Jonah Takagi, furniture designer

Jonah Takagi claims he has ADD, and he may be right. Since graduating from RISD in 2002, the Japanese-born, New England–bred, Washington D.C.–based designer has worked as a cabinetmaker, a full-time musician, a set builder for National Geographic docudramas, and a producer for an indie-rock kids’ show called Pancake Mountain. In the weeks leading up to this story, we talked about skinned cats, prosthetic kidneys, and smoking pot out of an art-school lecturer’s peg leg.

But Takagi’s work is anything but schizophrenic: In the past year, under the label Atelier Takagi, the designer has turned out a growing collection of tables, chairs, lamps, and shelves, mostly inspired by the mundane (Tinkertoys, wooden brooms), all elegant yet somehow tough at the same time — basically the kind of pieces that don’t go unnoticed for long. In January, Takagi was picked to show as part of an emerging designers’ showcase at the furniture trade fair IMM Cologne, and his American Gothic table was selected for a design show at Paris’s Gallery Triode. At next month’s International Contemporary Furniture Fair, he’ll debut that piece along with his colorfully corded Spun table lamp for Matter Made, the new in-house collection from New York design boutique Matter. He’s also the subject of his first major magazine profile and about to receive a sweet cash infusion from an emerging design award, granted jointly by the forthcoming trend site Stylus and Bernhardt Design. Not bad for a boy from the Beltway.

About that D.C. thing: “I came because of a girl,” he says. “I had been living in Portland, Oregon, and when it didn’t work out, I was kind of resentful. Portland was like utopia.” But the D.C. life has grown on Takagi, who has found a glut of talented fabricators up in Baltimore, and whose low overhead has enabled him to actually produce his own designs. He still works as a set designer for theater and film, and in that workshop he’s carved out a small place to build small prototypes on-site. Besides, he says, “Not that I need to feel special, but you do feel a little different in D.C. You go to Brooklyn, and there are a lot of people who look like me and are just as confused as I am about most everything. It’s a little weird.”

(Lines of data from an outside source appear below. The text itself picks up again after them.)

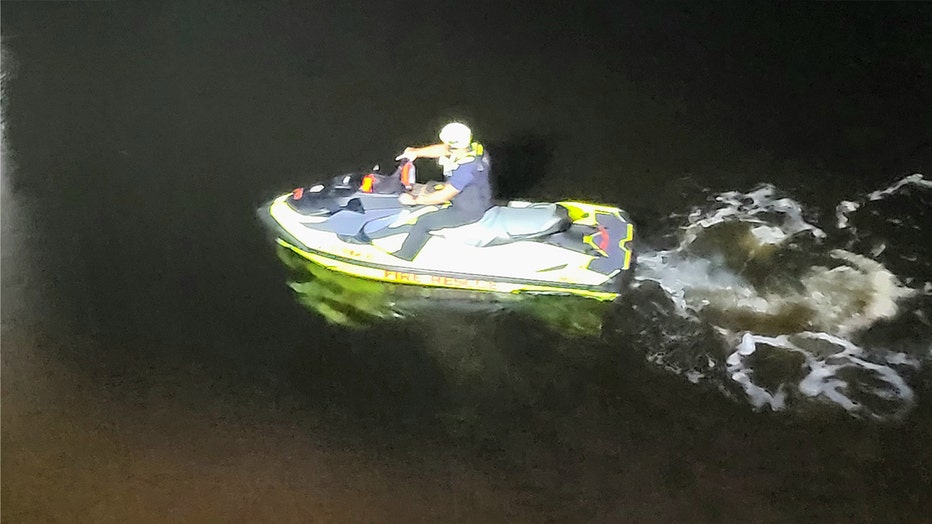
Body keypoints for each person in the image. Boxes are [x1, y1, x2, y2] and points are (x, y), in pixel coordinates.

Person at [392, 122, 493, 261]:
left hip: (467, 211)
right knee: (430, 188)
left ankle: (403, 257)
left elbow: (444, 196)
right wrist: (417, 152)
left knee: (423, 221)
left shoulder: (466, 169)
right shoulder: (473, 148)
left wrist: (414, 200)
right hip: (475, 197)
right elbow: (444, 149)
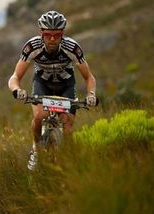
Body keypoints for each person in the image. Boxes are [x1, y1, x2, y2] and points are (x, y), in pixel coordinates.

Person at [7, 10, 97, 170]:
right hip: (43, 84)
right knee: (39, 115)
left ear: (63, 33)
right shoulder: (32, 46)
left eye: (57, 34)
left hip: (66, 85)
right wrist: (17, 90)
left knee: (68, 125)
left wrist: (91, 94)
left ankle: (69, 158)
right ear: (41, 32)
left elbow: (89, 77)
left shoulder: (73, 48)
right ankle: (35, 149)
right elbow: (15, 77)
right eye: (48, 34)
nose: (53, 39)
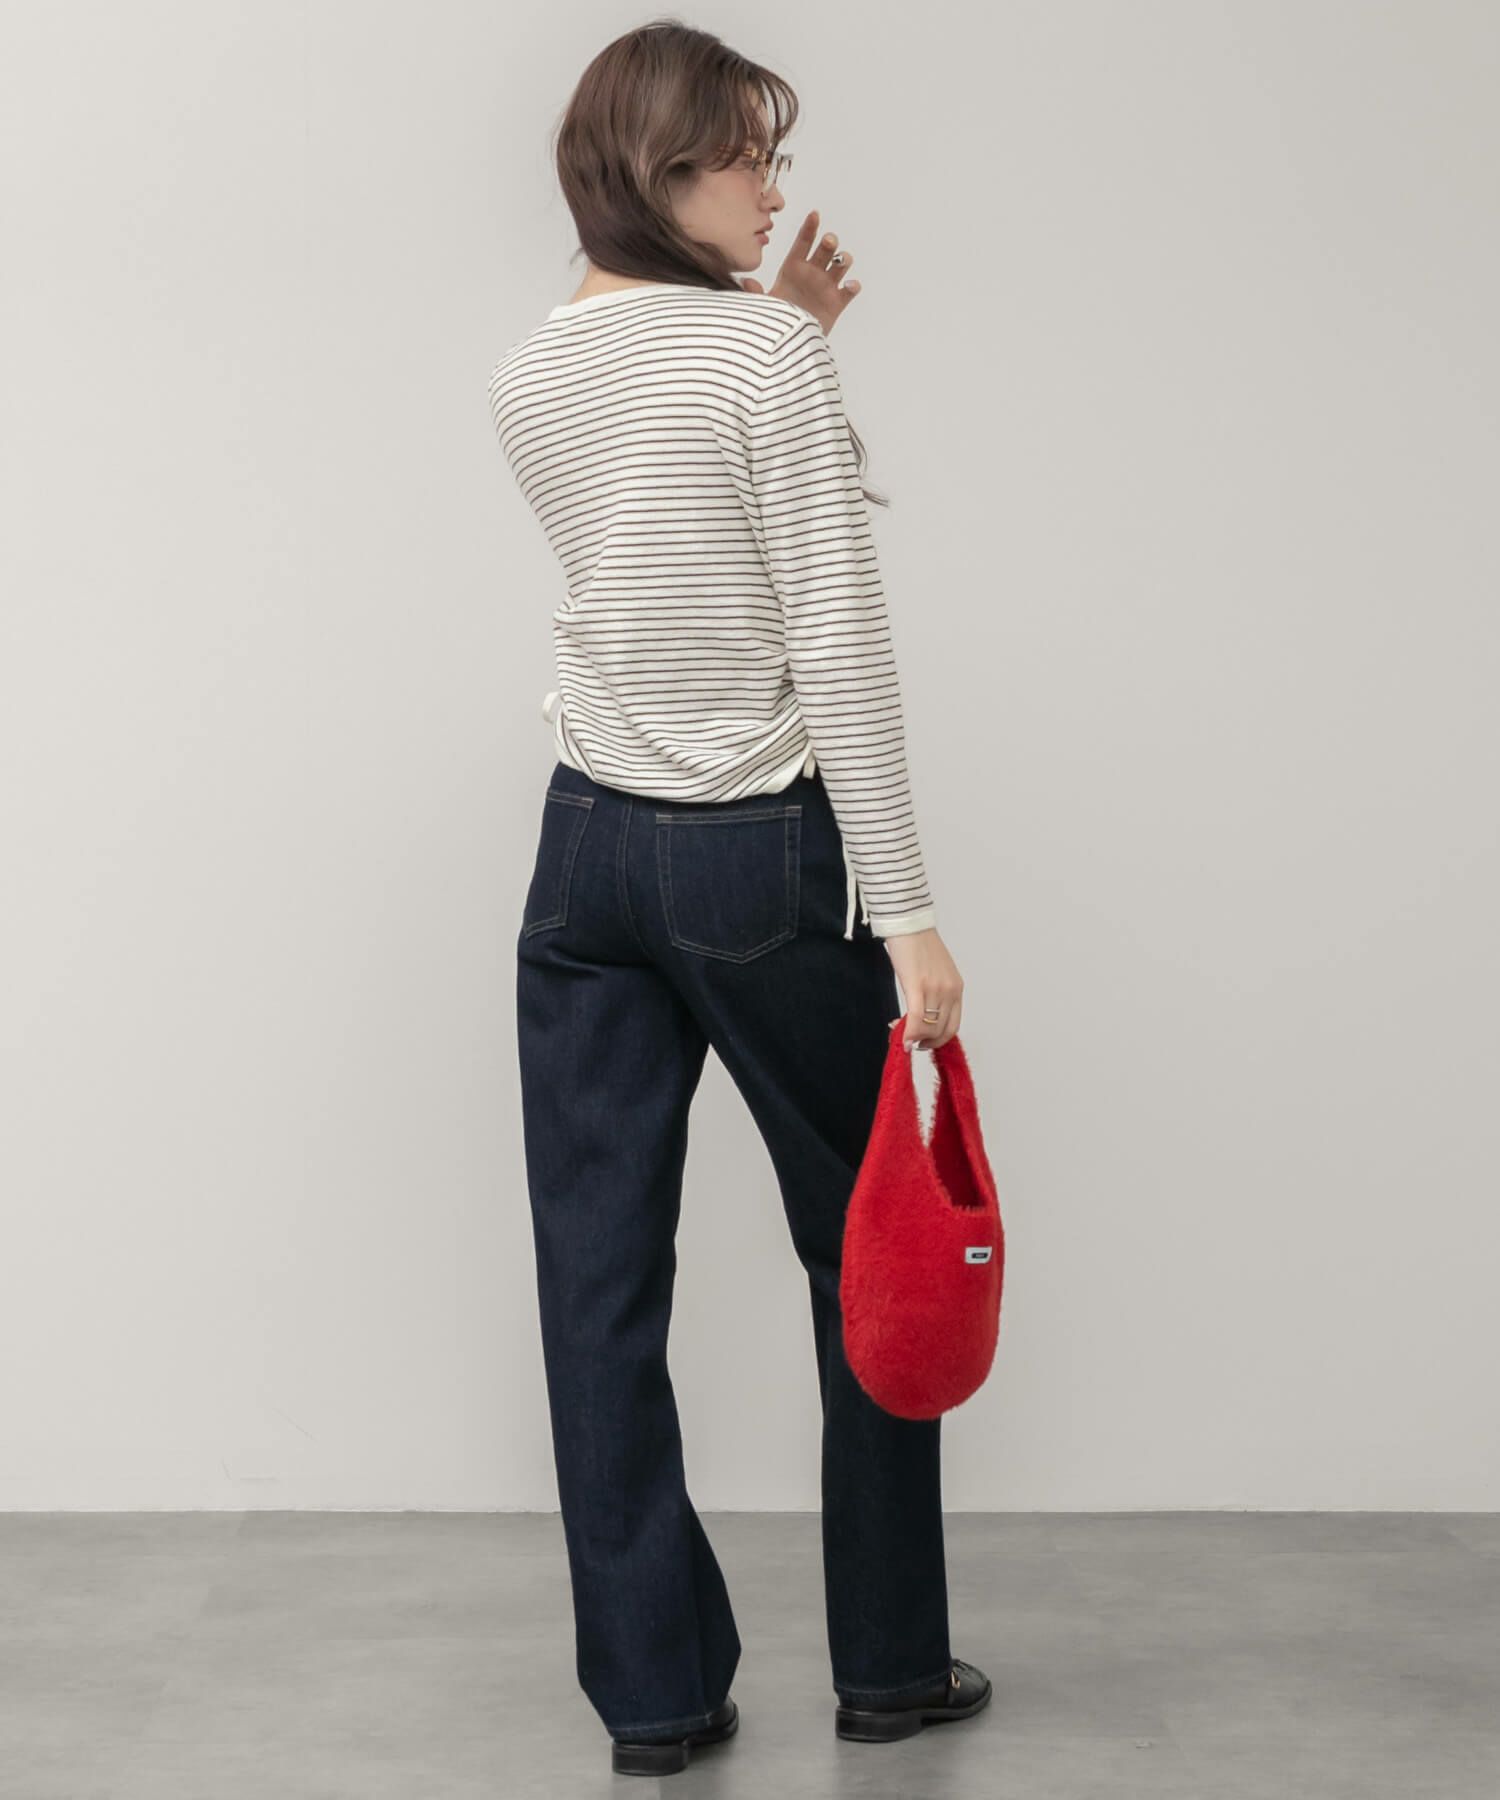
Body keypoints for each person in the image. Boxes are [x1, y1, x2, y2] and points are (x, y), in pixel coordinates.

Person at [486, 20, 989, 1777]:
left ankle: (654, 1700)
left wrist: (790, 337)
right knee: (869, 1257)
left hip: (584, 854)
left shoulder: (530, 372)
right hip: (753, 855)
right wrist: (907, 908)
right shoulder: (759, 355)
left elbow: (660, 532)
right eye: (744, 157)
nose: (774, 189)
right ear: (656, 170)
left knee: (596, 1286)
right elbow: (825, 631)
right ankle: (890, 1664)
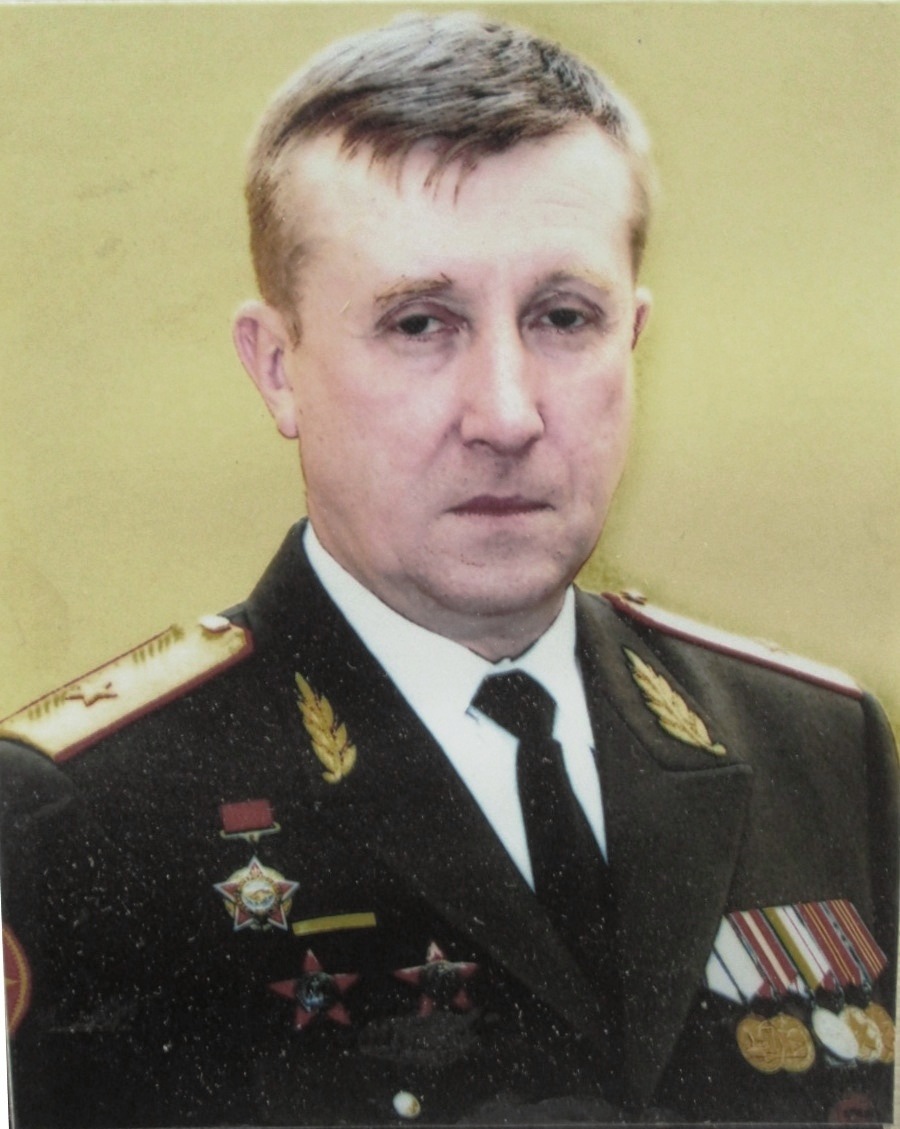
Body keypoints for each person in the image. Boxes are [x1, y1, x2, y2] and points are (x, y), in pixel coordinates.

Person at [1, 12, 896, 1127]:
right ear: (277, 368)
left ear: (633, 341)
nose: (507, 414)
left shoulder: (817, 747)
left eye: (564, 317)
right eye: (421, 324)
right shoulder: (73, 816)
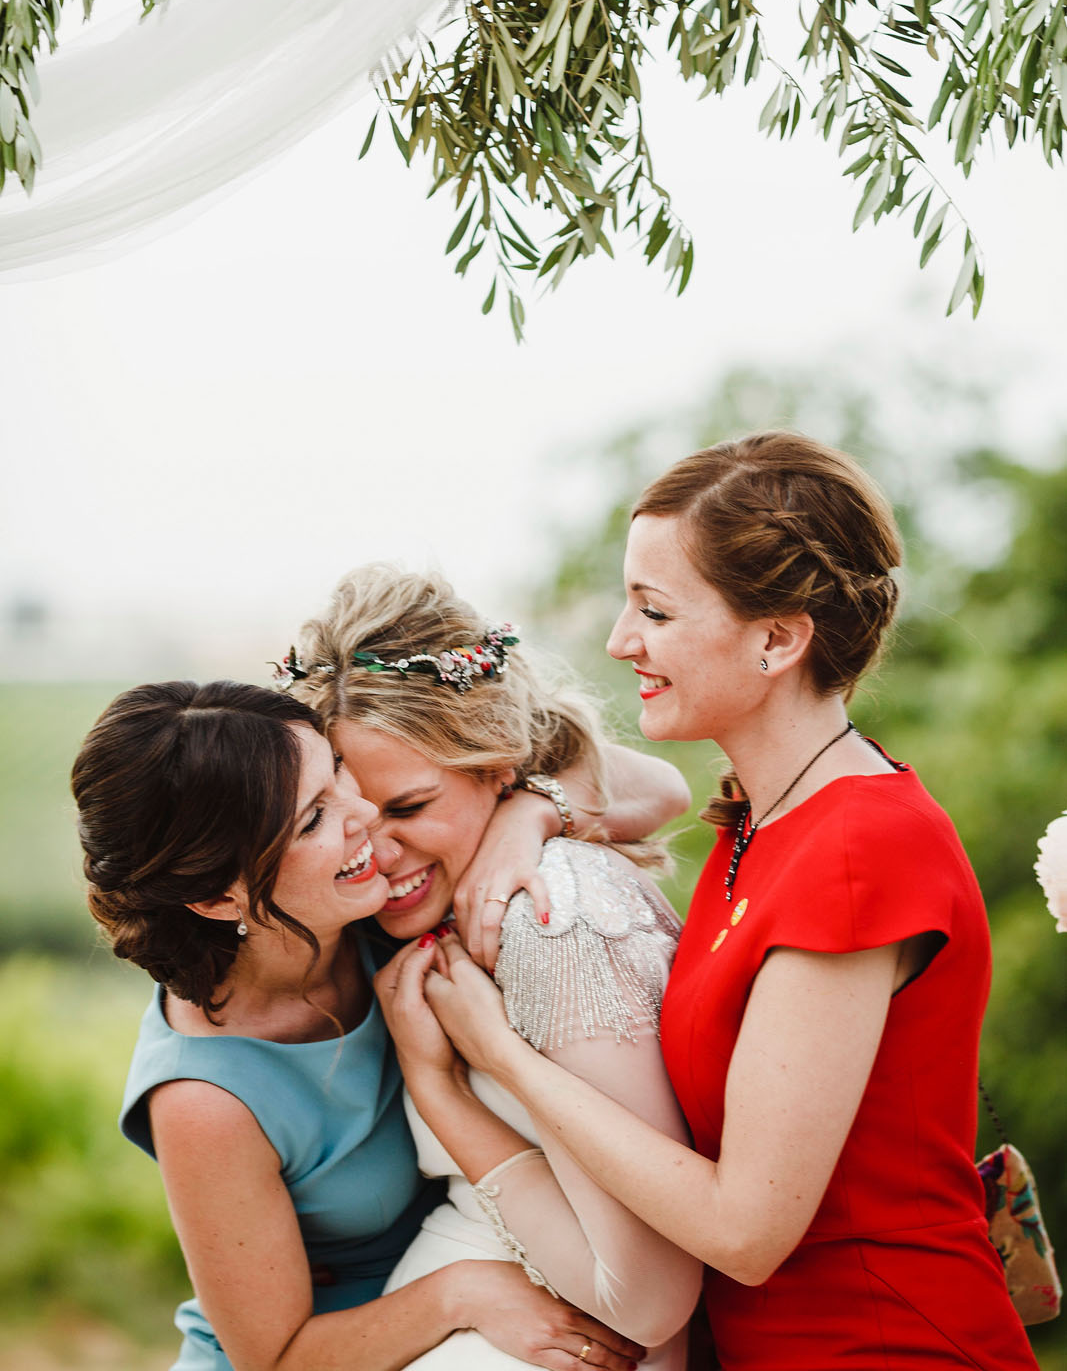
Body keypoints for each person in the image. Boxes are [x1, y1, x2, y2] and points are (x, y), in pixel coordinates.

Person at [406, 432, 1041, 1370]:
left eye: (654, 611)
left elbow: (746, 1229)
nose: (622, 641)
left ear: (779, 638)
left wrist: (493, 1055)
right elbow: (608, 773)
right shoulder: (763, 815)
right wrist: (528, 813)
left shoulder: (860, 849)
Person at [72, 680, 655, 1371]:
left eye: (336, 774)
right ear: (215, 895)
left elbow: (662, 783)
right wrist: (461, 1294)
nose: (365, 814)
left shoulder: (372, 909)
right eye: (315, 818)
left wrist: (525, 817)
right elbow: (275, 1357)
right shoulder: (205, 1099)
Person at [288, 564, 702, 1370]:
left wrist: (531, 812)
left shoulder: (547, 924)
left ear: (497, 764)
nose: (377, 854)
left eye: (409, 809)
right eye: (344, 820)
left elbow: (645, 1300)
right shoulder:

Event that inspired you to be a designer:
“It wasn’t so much a moment as a choice. When I had to choose a focus in school, I was torn between sculpture and architecture. I liked the technical side of architecture, but I wanted to make things myself. I loved the freedom of sculpture but couldn’t stomach a fine arts degree and a mountain of debt. I split the difference and studied Furniture Design. It seemed practical, and if all else failed I could swing a hammer.”

Design hero:
“Joe Davis. You might call him the resident free spirit at MIT in Boston. He’s in his sixties, and the lore is that he walked into MIT one day and they called the police. Before the police arrived, he’d gotten an assistant professorship. Anyway, he was a guest lecturer at one of my classes at RISD, and he blew my mind. He has this primordial clock thing — he believes that if life can spontaneously self-assemble, then simpler things like clocks should be able to as well. So he has all these clocks and he’s just waiting for them to self-assemble. I’m actually really interested in science, and Joe Davis is the best of both science and art.”

Favorite material to work with:
“I don’t have a favorite material. New materials and new techniques keep me interested. If I were 15 years younger, I probably would have been prescribed something.”

Fictional character who would own your work:
“Howard Roark from Ayn Rand’s The Fountainhead. He’s a super-modern architect who has to deal with people who are very traditional and want all the fluted columns and the trappings of traditional stuff. He was fiercely independent about what he wanted, and I’ve always admired that.”

Favorite shop:
“Both in Portland, Oregon: Stumptown at Crowsenberg’s Half and Half, and Powell’s Books.”